EXERCISE REQUIREMENTS.
Rewrite the part of the data that opens with the line containing "A-13 ファーストツールセット" and closes with the line containing "bzw. Nichtnutzung der veröffentlichten", putting "Verfasser" in place of "Autor" and changing nothing else. Leave the pictures out of your answer.

RAW DATA.
# # # # #
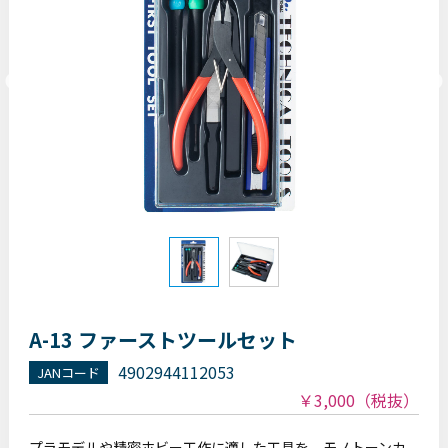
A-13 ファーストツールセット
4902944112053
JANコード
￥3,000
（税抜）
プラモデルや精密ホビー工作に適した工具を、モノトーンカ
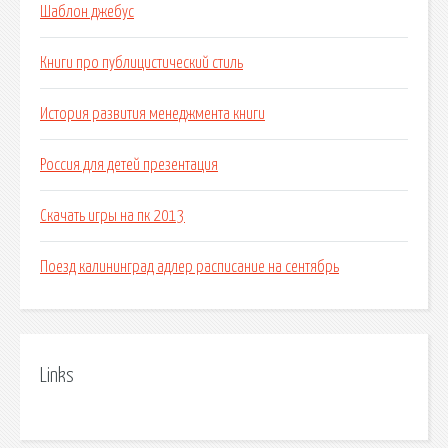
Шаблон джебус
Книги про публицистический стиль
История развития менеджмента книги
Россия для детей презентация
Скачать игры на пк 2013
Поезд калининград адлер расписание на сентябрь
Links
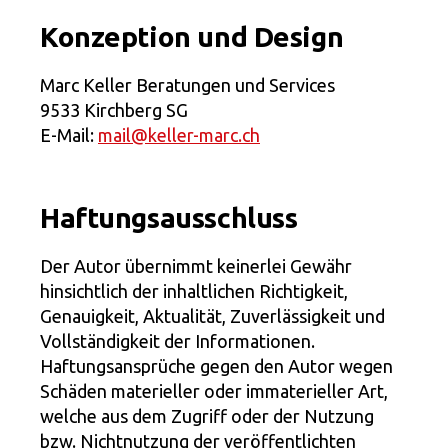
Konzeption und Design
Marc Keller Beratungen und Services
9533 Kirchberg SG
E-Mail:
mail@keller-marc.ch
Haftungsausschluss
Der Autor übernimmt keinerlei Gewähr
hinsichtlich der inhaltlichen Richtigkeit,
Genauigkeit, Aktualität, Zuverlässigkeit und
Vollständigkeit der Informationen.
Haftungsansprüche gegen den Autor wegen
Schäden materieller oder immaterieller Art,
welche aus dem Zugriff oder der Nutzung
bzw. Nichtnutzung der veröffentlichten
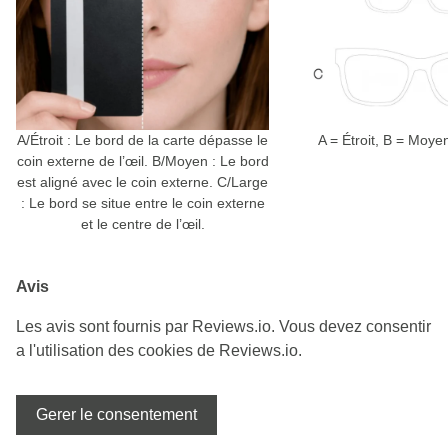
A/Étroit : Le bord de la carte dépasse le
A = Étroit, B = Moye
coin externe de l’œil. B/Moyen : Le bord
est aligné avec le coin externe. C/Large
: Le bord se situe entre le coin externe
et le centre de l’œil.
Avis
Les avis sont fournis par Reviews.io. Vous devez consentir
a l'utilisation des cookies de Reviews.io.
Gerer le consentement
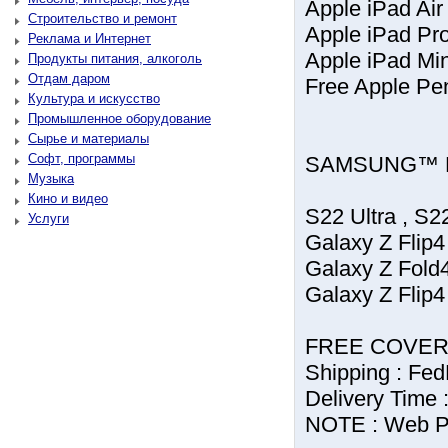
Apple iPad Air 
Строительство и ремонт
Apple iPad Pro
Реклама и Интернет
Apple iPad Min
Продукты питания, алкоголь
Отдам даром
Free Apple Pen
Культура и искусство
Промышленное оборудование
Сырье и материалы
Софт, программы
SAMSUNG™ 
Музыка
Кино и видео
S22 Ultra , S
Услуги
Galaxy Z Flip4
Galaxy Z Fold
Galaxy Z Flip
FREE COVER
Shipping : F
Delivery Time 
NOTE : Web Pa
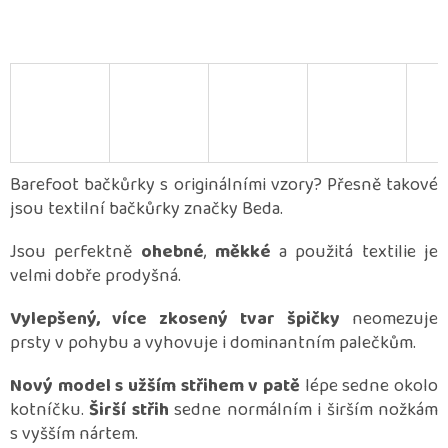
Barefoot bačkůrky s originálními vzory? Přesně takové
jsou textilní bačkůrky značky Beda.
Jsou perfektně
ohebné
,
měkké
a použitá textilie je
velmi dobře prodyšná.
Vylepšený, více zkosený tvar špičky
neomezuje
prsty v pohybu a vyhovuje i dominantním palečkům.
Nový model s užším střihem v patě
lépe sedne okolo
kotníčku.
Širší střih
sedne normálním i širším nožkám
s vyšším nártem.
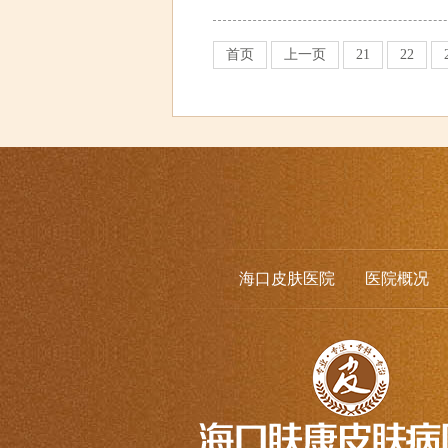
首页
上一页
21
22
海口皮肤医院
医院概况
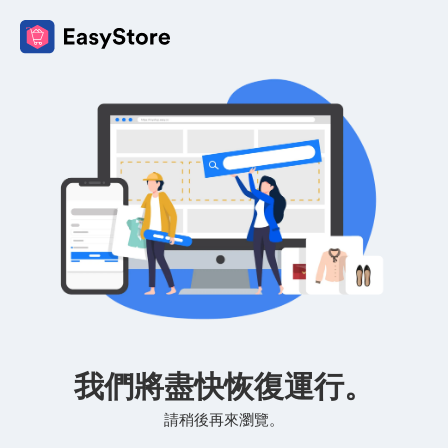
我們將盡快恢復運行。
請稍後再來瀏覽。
# # # # #
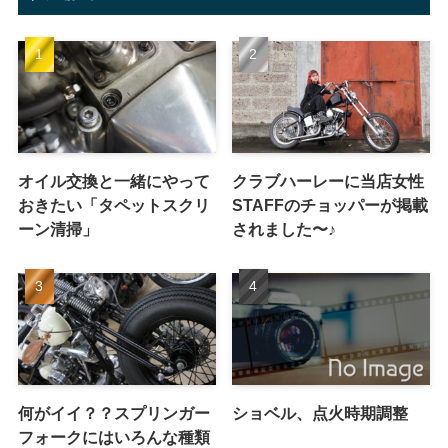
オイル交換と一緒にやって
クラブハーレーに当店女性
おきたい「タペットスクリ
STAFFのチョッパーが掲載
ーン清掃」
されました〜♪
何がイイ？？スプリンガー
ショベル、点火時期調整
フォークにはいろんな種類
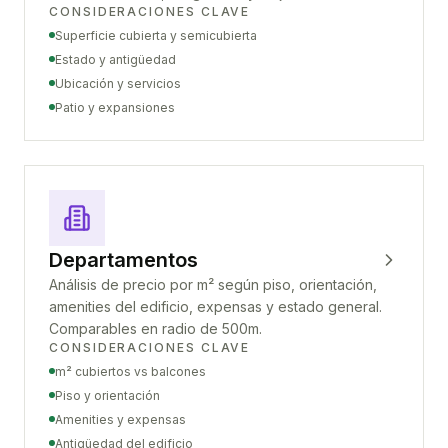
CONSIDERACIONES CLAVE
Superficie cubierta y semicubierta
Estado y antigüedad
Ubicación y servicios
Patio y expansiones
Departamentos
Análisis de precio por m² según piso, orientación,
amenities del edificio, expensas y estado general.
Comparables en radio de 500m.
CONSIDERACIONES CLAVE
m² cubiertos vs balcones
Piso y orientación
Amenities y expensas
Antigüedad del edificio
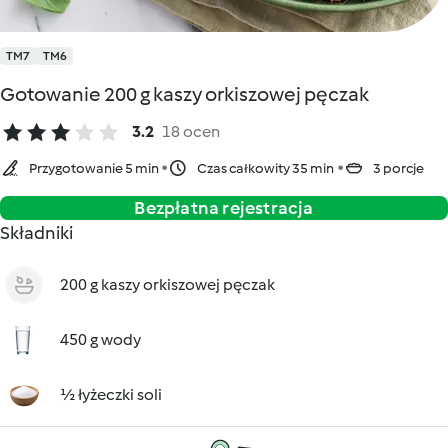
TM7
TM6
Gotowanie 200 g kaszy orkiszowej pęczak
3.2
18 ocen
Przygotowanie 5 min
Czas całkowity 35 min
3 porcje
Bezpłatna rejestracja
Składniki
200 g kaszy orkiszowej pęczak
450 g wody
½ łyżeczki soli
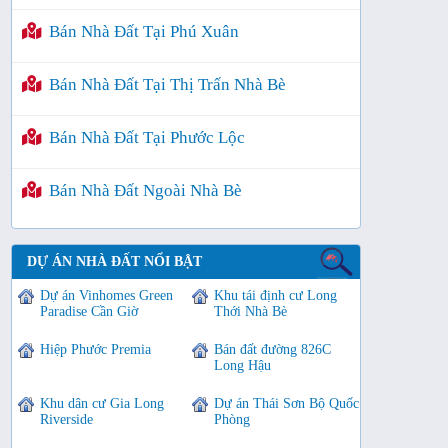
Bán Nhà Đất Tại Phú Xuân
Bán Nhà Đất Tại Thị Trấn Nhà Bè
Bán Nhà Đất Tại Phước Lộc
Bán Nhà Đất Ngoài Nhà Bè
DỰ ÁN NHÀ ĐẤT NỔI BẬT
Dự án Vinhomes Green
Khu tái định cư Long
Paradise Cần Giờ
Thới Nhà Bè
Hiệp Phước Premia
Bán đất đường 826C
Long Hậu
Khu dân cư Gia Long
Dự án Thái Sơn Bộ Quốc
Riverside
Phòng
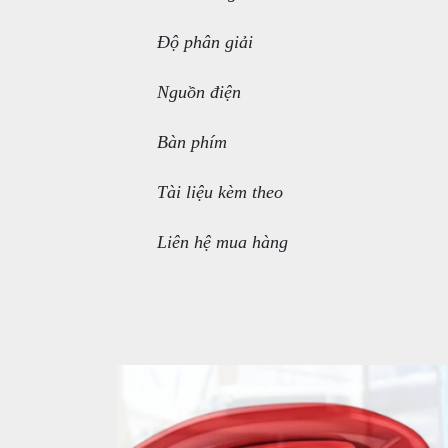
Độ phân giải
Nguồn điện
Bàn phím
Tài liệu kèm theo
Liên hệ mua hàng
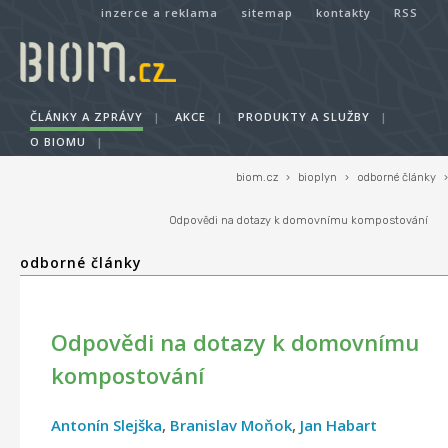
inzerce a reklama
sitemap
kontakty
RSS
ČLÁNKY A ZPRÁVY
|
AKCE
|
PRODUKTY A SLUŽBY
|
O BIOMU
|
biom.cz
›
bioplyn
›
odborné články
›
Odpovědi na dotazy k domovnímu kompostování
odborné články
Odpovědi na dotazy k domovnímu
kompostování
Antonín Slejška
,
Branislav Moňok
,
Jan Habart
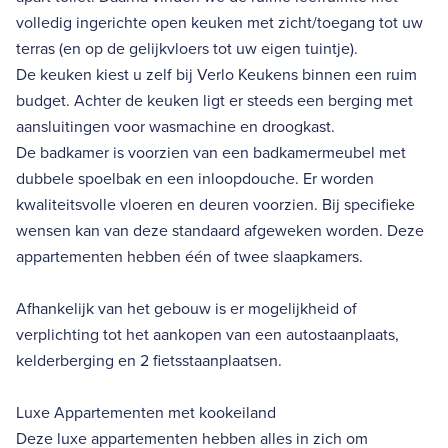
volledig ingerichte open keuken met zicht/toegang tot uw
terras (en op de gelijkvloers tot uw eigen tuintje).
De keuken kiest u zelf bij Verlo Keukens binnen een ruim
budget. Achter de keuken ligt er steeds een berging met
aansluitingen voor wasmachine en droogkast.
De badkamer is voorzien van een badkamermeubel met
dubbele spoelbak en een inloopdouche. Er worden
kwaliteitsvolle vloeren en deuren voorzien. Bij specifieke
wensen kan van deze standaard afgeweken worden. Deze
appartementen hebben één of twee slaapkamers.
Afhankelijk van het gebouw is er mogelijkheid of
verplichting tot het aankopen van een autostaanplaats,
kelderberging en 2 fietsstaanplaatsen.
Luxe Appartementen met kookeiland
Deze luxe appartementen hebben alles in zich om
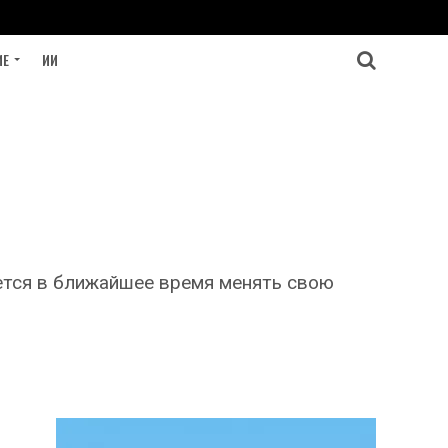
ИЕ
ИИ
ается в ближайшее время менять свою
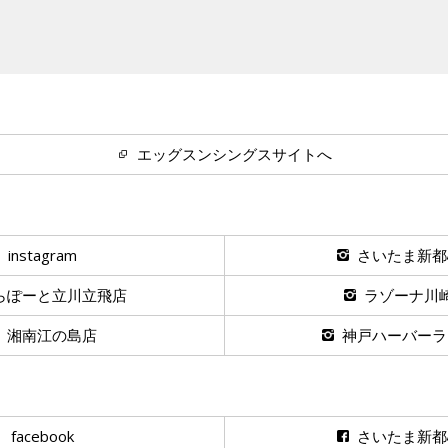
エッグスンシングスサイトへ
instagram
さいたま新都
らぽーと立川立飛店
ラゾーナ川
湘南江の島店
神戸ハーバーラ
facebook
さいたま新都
# # # # #
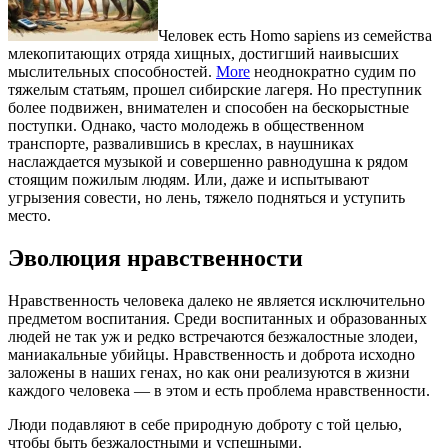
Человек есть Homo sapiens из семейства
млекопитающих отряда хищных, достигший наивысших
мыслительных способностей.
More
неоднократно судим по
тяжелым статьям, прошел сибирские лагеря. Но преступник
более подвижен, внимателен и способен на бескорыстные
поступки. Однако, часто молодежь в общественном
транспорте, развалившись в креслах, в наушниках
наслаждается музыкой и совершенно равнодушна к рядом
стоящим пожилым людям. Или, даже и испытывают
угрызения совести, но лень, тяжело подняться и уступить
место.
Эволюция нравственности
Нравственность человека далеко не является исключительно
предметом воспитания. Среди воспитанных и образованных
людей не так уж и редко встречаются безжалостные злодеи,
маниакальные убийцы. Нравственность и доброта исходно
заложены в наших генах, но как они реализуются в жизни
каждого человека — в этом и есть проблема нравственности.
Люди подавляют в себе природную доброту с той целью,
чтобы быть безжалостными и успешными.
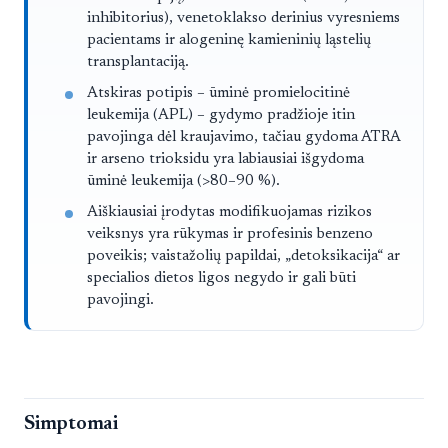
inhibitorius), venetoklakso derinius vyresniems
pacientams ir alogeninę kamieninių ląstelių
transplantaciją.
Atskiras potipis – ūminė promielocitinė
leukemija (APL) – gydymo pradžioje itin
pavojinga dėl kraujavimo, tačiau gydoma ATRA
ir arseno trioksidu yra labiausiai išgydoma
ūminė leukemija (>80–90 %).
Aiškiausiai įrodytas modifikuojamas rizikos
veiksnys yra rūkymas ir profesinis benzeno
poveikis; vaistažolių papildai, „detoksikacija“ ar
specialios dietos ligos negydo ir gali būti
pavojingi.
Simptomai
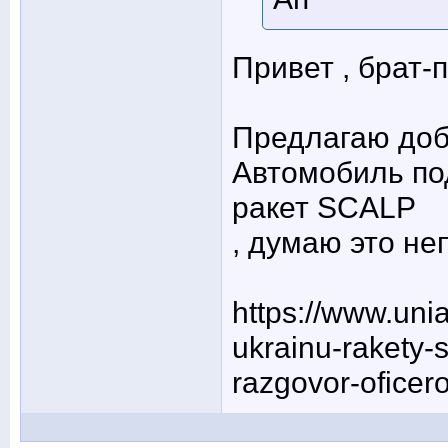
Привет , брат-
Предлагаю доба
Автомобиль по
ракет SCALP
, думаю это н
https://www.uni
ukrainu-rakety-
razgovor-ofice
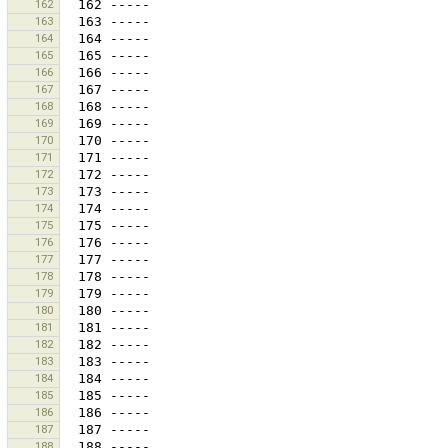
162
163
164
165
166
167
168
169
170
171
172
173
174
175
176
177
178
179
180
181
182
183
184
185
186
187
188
# # # # #
ANSWER BOX.
A-13 ファーストツールセット
4902944112053
JANコード
￥3,000
（税抜）
プラモデルや精密ホビー工作に適した工具を、モノトーンカ
Шаблон джебус
Книги про публицистический стиль
История развития менеджмента книги
Россия для детей презентация
Скачать игры на пк 2013
Поезд калининград адлер расписание на сентябрь
Links
Konzeption und Design
Marc Keller Beratungen und Services
9533 Kirchberg SG
E-Mail:
mail@keller-marc.ch
Haftungsausschluss
Der Verfasser übernimmt keinerlei Gewähr
hinsichtlich der inhaltlichen Richtigkeit,
Genauigkeit, Aktualität, Zuverlässigkeit und
Vollständigkeit der Informationen.
Haftungsansprüche gegen den Verfasser wegen
Schäden materieller oder immaterieller Art,
welche aus dem Zugriff oder der Nutzung
bzw. Nichtnutzung der veröffentlichten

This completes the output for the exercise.